Durastanti Gilda, Leardini Alberto, Siegler Sorin, Durante Stefano, Bazzocchi Alberto, Belvedere Claudio
Movement Analysis Laboratory, IRCCS Istituto Ortopedico Rizzoli, Bologna, Italy.
Department of Mechanical Engineering and Mechanics, Drexel University, Philadelphia, PA, USA.
Quant Imaging Med Surg. 2019 Aug;9(8):1368-1382. doi: 10.21037/qims.2019.08.08.
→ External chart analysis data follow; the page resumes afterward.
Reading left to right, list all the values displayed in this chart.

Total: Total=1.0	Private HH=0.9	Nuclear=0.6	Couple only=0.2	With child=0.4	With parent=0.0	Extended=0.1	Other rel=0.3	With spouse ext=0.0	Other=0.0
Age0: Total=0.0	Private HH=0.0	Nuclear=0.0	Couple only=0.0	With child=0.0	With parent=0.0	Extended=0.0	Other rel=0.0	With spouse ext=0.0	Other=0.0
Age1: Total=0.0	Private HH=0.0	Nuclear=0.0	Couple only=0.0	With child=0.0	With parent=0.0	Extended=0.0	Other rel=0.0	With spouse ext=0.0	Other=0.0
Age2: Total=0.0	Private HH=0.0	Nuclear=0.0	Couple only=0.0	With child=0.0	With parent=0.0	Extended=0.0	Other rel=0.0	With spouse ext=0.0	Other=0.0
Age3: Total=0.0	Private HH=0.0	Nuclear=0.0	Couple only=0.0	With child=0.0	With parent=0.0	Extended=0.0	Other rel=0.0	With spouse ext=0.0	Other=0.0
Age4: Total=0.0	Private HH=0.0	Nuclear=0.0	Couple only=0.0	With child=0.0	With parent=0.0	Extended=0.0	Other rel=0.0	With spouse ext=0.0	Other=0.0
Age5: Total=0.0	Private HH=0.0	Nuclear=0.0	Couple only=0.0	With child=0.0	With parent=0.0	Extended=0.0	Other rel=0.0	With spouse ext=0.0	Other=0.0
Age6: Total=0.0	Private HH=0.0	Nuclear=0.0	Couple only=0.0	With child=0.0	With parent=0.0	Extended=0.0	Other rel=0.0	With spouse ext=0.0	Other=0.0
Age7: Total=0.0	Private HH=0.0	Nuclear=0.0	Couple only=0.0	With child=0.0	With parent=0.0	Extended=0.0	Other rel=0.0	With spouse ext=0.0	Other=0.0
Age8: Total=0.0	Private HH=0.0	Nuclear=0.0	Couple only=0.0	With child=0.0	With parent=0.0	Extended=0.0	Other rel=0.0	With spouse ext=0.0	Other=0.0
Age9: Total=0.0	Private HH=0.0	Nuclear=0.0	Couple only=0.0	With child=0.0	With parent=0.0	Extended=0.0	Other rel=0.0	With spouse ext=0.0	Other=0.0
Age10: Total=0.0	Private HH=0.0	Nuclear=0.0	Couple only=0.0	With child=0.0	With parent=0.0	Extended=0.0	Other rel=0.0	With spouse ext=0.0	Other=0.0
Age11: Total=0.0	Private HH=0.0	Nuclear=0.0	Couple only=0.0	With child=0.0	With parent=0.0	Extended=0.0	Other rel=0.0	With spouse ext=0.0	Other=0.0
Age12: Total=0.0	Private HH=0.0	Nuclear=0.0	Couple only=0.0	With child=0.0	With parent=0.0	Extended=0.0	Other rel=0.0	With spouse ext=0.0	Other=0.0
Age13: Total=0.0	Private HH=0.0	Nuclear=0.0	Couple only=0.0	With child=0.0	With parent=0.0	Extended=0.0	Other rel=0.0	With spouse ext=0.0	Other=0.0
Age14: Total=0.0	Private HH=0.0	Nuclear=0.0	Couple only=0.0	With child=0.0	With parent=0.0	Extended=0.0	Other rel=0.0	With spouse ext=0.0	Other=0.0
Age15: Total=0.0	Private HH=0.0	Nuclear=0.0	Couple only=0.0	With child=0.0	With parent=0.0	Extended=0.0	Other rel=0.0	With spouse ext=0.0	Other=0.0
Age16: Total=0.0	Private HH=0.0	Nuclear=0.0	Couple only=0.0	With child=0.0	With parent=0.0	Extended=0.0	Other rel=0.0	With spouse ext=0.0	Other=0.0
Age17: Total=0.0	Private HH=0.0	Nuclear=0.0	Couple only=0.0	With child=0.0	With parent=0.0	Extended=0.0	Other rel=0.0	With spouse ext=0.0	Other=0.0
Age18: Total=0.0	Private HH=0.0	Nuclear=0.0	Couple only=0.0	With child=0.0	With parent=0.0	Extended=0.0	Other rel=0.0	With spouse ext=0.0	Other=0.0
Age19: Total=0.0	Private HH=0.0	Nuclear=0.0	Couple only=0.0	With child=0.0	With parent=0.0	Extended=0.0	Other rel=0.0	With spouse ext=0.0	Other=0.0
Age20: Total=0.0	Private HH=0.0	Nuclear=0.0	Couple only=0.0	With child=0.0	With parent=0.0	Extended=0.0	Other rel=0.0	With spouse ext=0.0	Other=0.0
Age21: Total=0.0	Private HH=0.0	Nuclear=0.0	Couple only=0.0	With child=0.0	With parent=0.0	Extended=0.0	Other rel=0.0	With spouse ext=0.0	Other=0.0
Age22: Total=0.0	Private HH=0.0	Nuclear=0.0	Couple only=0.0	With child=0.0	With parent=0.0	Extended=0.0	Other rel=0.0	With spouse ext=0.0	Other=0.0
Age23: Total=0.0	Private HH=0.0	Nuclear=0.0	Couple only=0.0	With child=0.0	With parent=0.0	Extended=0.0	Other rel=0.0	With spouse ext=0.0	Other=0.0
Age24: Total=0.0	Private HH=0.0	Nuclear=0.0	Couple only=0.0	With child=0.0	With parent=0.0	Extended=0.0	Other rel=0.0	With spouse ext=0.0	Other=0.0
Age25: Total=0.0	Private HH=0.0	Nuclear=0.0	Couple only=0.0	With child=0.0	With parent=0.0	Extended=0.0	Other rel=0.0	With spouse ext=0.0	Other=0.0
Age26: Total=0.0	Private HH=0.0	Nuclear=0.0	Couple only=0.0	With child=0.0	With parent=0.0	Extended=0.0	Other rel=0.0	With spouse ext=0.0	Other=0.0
Accurate geometrical models of bones and cartilage are necessary in biomechanical modelling of human joints, and in planning and designing of joint replacements. Image-based subject-specific model development requires image segmentation, spatial filtering and 3-dimensional rendering. This is usually based on computed tomography (CT) for bone models, on magnetic resonance imaging (MRI) for cartilage models. This process has been reported extensively in the past, but no studies have ever compared the accuracy and quality of these models when obtained also by merging different imaging modalities. The scope of the present work is to provide this comparative analysis in order to identify optimal imaging modality and registration techniques for producing 3-dimensional bone and cartilage models of the ankle joint.
One cadaveric leg was instrumented with multimodal markers and scanned using five different imaging modalities: a standard, a dual-energy and a cone-beam CT (CBCT) device, and a 1.5 and 3.0 Tesla MRI devices. Bone, cartilage, and combined bone and cartilage models were produced from each of these imaging modalities, and registered in space according to matching model surfaces or to corresponding marker centres. To assess the quality in overall model reconstruction, distance map analyses were performed and the difference between model surfaces obtained from the different imaging modalities and registration techniques was measured.
The registration between models worked better with model surface matching than corresponding marker positions, particularly with MRI. The best bone models were obtained with the CBCT. Models with cartilage were defined better with the 3.0 Tesla than the 1.5 Tesla. For the combined bone and cartilage models, the colour maps and the numerical results from distance map analysis (DMA) showed that the smallest distances and the largest homogeneity were obtained from the CBCT and the 3.0 T MRI via model surface registration.
These observations are important in producing accurate bone and cartilage models from medical imaging and relevant for applications such as designing of custom-made ankle replacements or, more in general, of implants for total as well as focal joint replacements.
在人体关节的生物力学建模以及关节置换的规划和设计中,精确的骨骼和软骨几何模型是必不可少的。基于图像的特定个体模型开发需要图像分割、空间滤波和三维渲染。这通常基于用于骨骼模型的计算机断层扫描(CT)以及用于软骨模型的磁共振成像(MRI)。过去已经广泛报道了这个过程,但从未有研究比较过通过合并不同成像模态获得的这些模型的准确性和质量。本研究的范围是提供这种比较分析,以确定用于生成踝关节三维骨骼和软骨模型的最佳成像模态和配准技术。
对一条尸体腿安装多模态标记,并使用五种不同的成像模态进行扫描:一台标准CT、一台双能CT和一台锥形束CT(CBCT)设备,以及一台1.5特斯拉和一台3.0特斯拉的MRI设备。从这些成像模态中的每一种生成骨骼、软骨以及骨骼与软骨的组合模型,并根据匹配的模型表面或相应的标记中心在空间中进行配准。为了评估整体模型重建的质量,进行了距离图分析,并测量了从不同成像模态和配准技术获得的模型表面之间的差异。
模型之间的配准在模型表面匹配时比相应的标记位置效果更好,尤其是对于MRI。使用CBCT获得了最佳的骨骼模型。使用3.0特斯拉MRI比1.5特斯拉能更好地定义带有软骨的模型。对于骨骼与软骨的组合模型,颜色图和距离图分析(DMA)的数值结果表明,通过模型表面配准,CBCT和3.0T MRI获得的距离最小且均匀性最大。
这些观察结果对于从医学成像中生成精确的骨骼和软骨模型很重要,并且对于诸如定制踝关节置换的设计,或者更一般地说,对于全关节置换以及局部关节置换的植入物设计等应用具有相关性。